++++ Data to examine
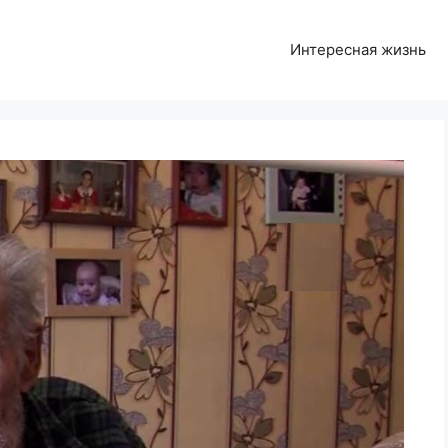
Интересная жизнь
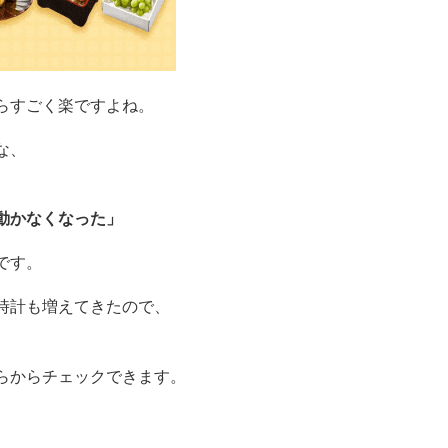
らすごく楽ですよね。
な、
動かなくなった」
です。
時計も増えてきたので、
らからチェックできます。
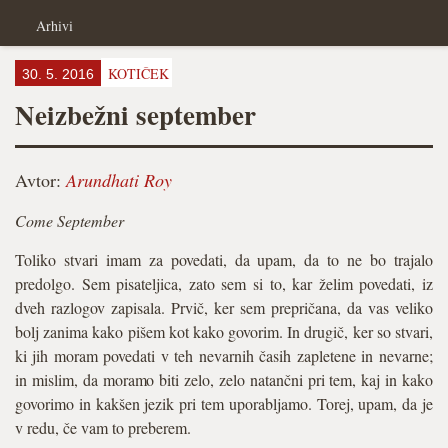
Arhivi
KOTIČEK
30. 5. 2016
Neizbežni september
Avtor:
Arundhati Roy
Come September
Toliko stvari imam za povedati, da upam, da to ne bo trajalo
predolgo. Sem pisateljica, zato sem si to, kar želim povedati, iz
dveh razlogov zapisala. Prvič, ker sem prepričana, da vas veliko
bolj zanima kako pišem kot kako govorim. In drugič, ker so stvari,
ki jih moram povedati v teh nevarnih časih zapletene in nevarne;
in mislim, da moramo biti zelo, zelo natančni pri tem, kaj in kako
govorimo in kakšen jezik pri tem uporabljamo. Torej, upam, da je
v redu, če vam to preberem.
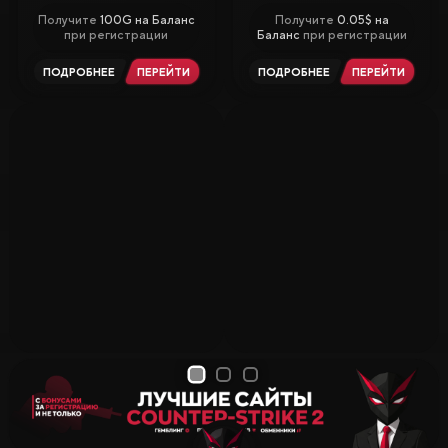
Получите
100G на Баланс
Получите
0.05$ на
при регистрации
Баланс
при регистрации
ПОДРОБНЕЕ
ПЕРЕЙТИ
ПОДРОБНЕЕ
ПЕРЕЙТИ
1
2
3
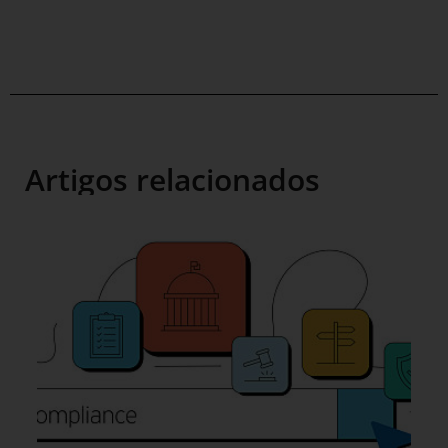
Artigos relacionados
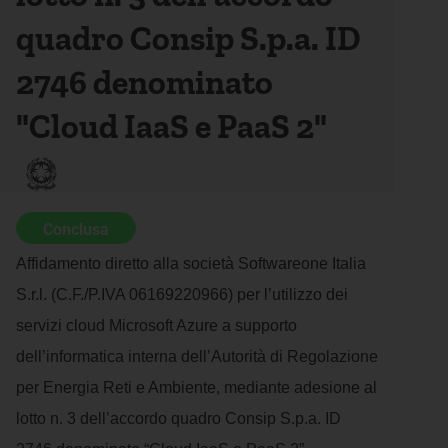
quadro Consip S.p.a. ID
2746 denominato
"Cloud IaaS e PaaS 2"
Conclusa
Affidamento diretto alla società Softwareone Italia
S.r.l. (C.F./P.IVA 06169220966) per l’utilizzo dei
servizi cloud Microsoft Azure a supporto
dell’informatica interna dell’Autorità di Regolazione
per Energia Reti e Ambiente, mediante adesione al
lotto n. 3 dell’accordo quadro Consip S.p.a. ID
++++++++
What to produce: Using the entries above, copy out all lines that contain the string "povedati".

Response:
Toliko stvari imam za povedati, da upam, da to ne bo trajalo
predolgo. Sem pisateljica, zato sem si to, kar želim povedati, iz
ki jih moram povedati v teh nevarnih časih zapletene in nevarne;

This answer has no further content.